“He went out very early this morning, and left word that he would meet me here at the usual hour.”
She faced me, with an eye full of bright courage, across the newspaper lying between us.
“He ought to be here in a moment now—he’s always so punctual. But my watch is a little fast, I think.”
She held it out to me almost gaily, and I was just pretending to compare it with mine, when there was a smart rap on the door and Vard stalked in. There was always a civic majesty in his gait, an air of having just stepped off his pedestal and of dissembling an oration in his umbrella; and that day he surpassed himself. Miss Vard had turned pale at the knock; but the mere sight of him replenished her veins, and if she now avoided my eye, it was in mere pity for my discomfiture.
I was in fact the only one of the three who didn’t instantly “play up”; but such virtuosity was inspiring, and by the time Vard had thrown off his coat and dropped into a senatorial pose, I was ready to pitch into my work. I swore I’d do his face then and there; do it as she saw it; she sat close to him, and I had only to glance at her while I painted—
Vard himself was masterly: his talk rattled through my hesitations and embarrassments like a brisk northwester sweeping the dry leaves from its path. Even his daughter showed the sudden brilliance of a lamp from which the shade has been removed. We were all surprisingly vivid—it felt, somehow, as though we were being photographed by flash-light...

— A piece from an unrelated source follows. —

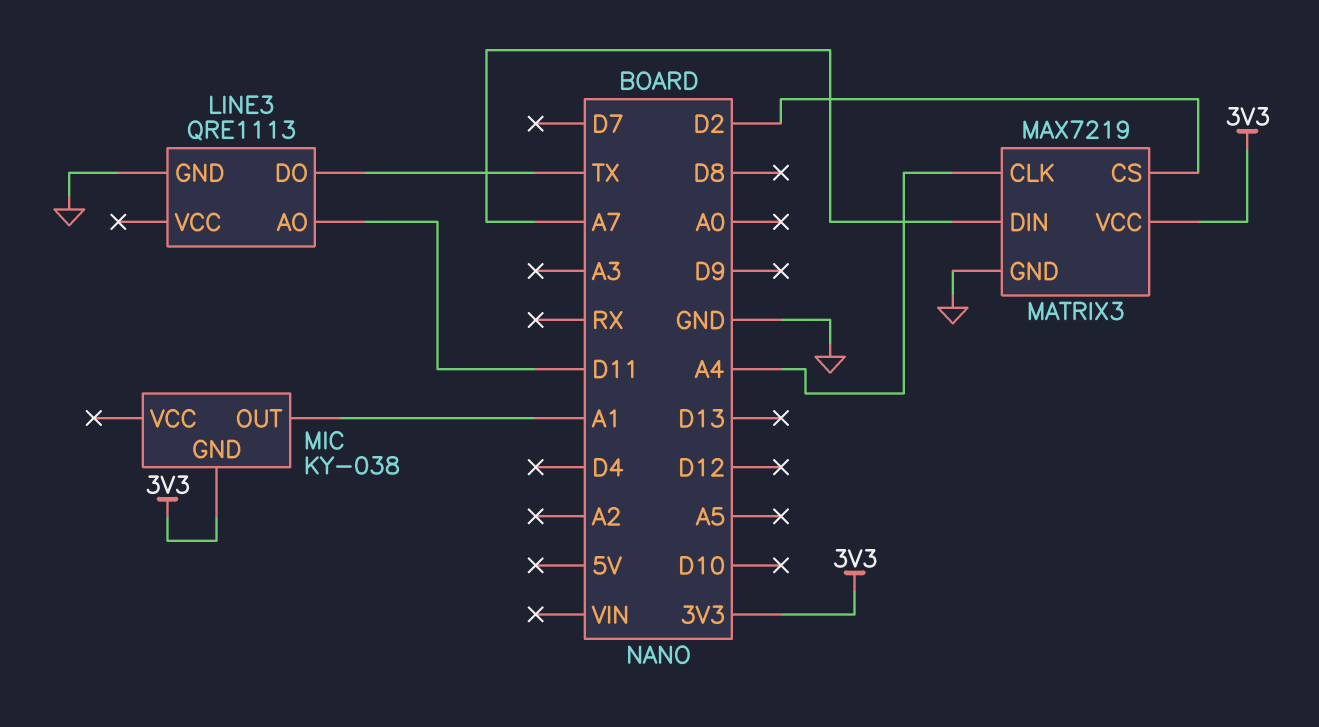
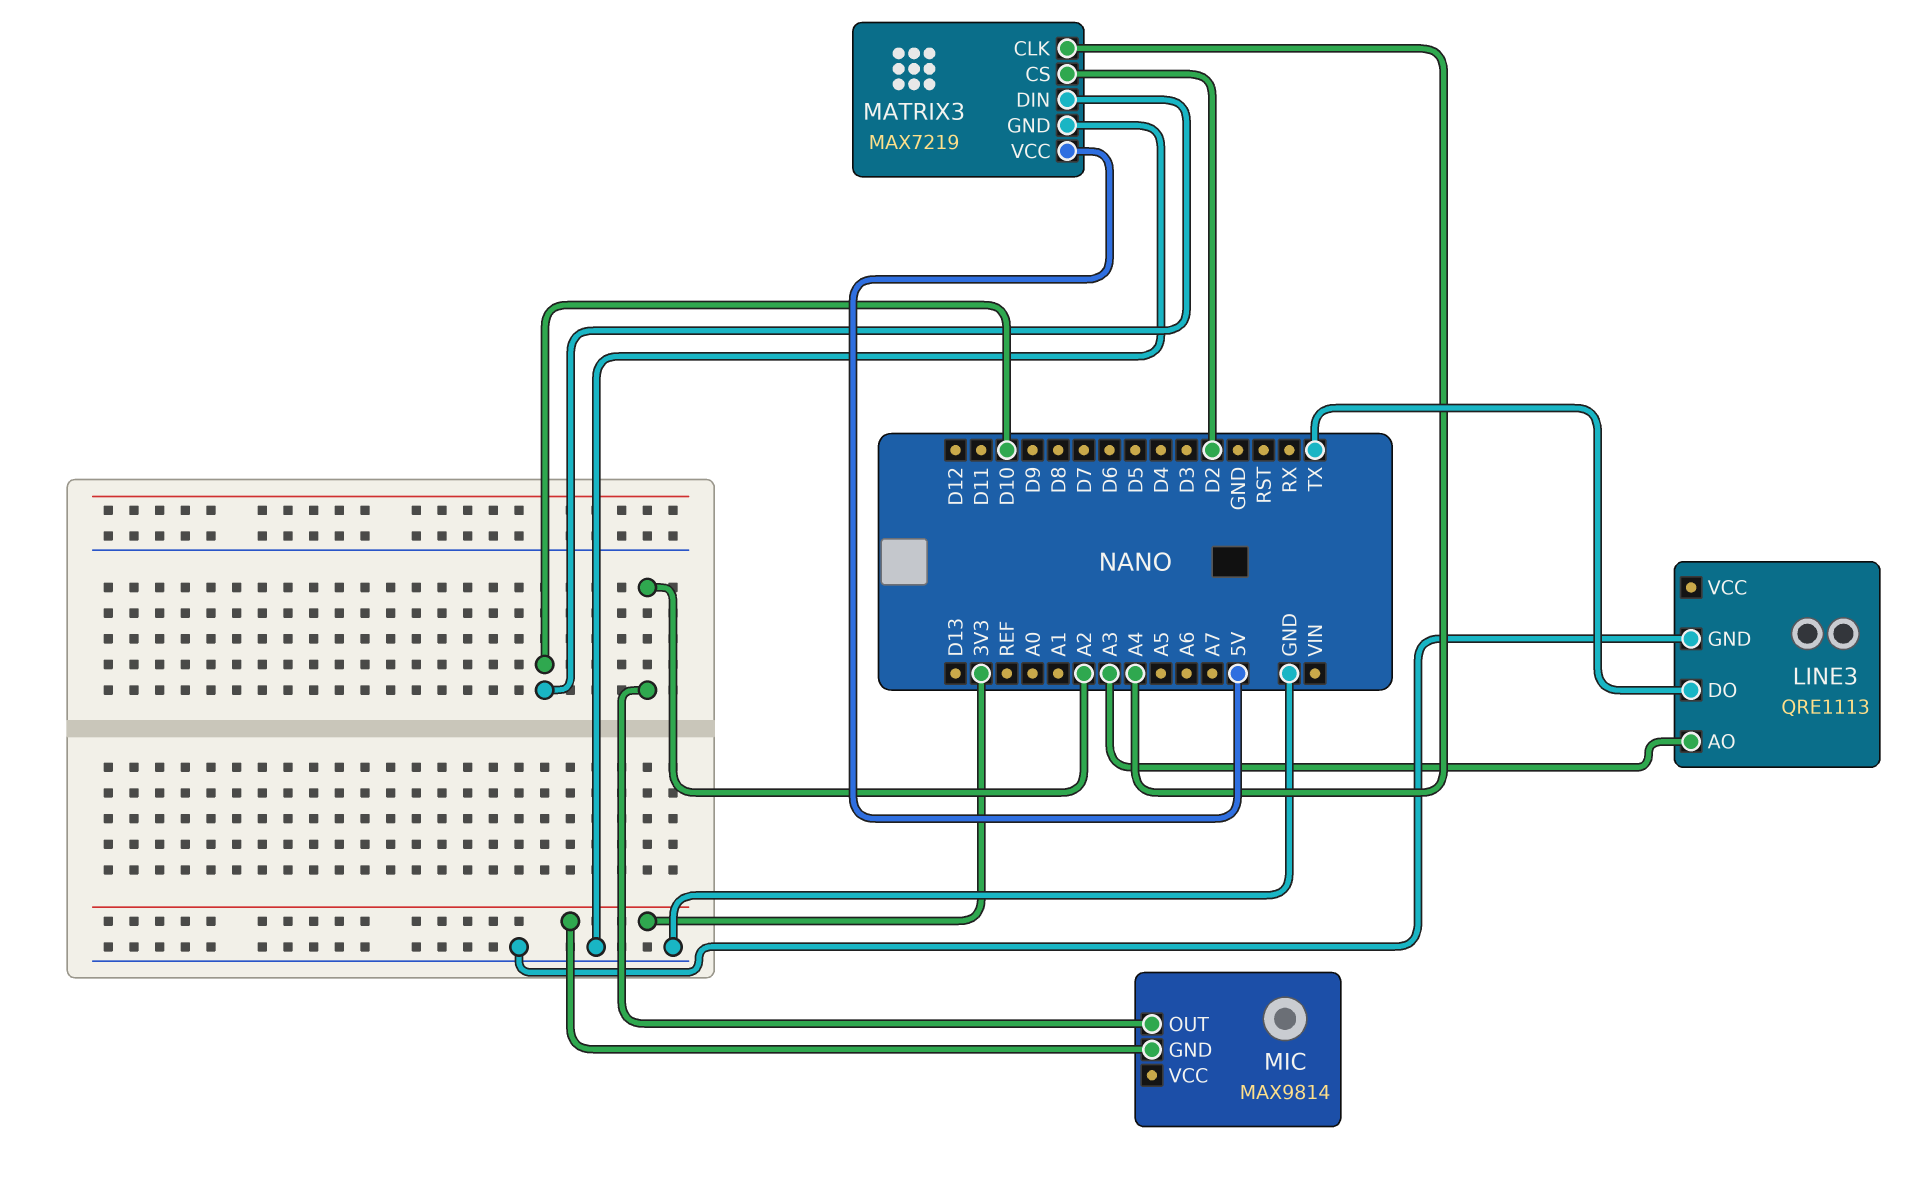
LINE3 pin AO: D11 -> A3
MATRIX3 pin DIN: A7 -> D10
MATRIX3 pin VCC: 3V3 -> 5V
MIC: KY-038 -> MAX9814
MIC pin OUT: A1 -> A2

It was the best sitting we’d ever had—but unfortunately it didn’t last more than ten minutes.
It was Vard’s secretary who interrupted us—a slinking chap called Cornley, who burst in, as white as sweetbread, with the face of a depositor who hears his bank has stopped payment. Miss Vard started up as he entered, but caught herself together and dropped back into her chair. Vard, who had taken out a cigarette, held the tip tranquilly to his fusée.
“You’re here, thank God!” Cornley cried. “There’s no time to be lost, Mr. Vard. I’ve got a carriage waiting round the corner in Thirteenth Street—”
Vard looked at the tip of his cigarette.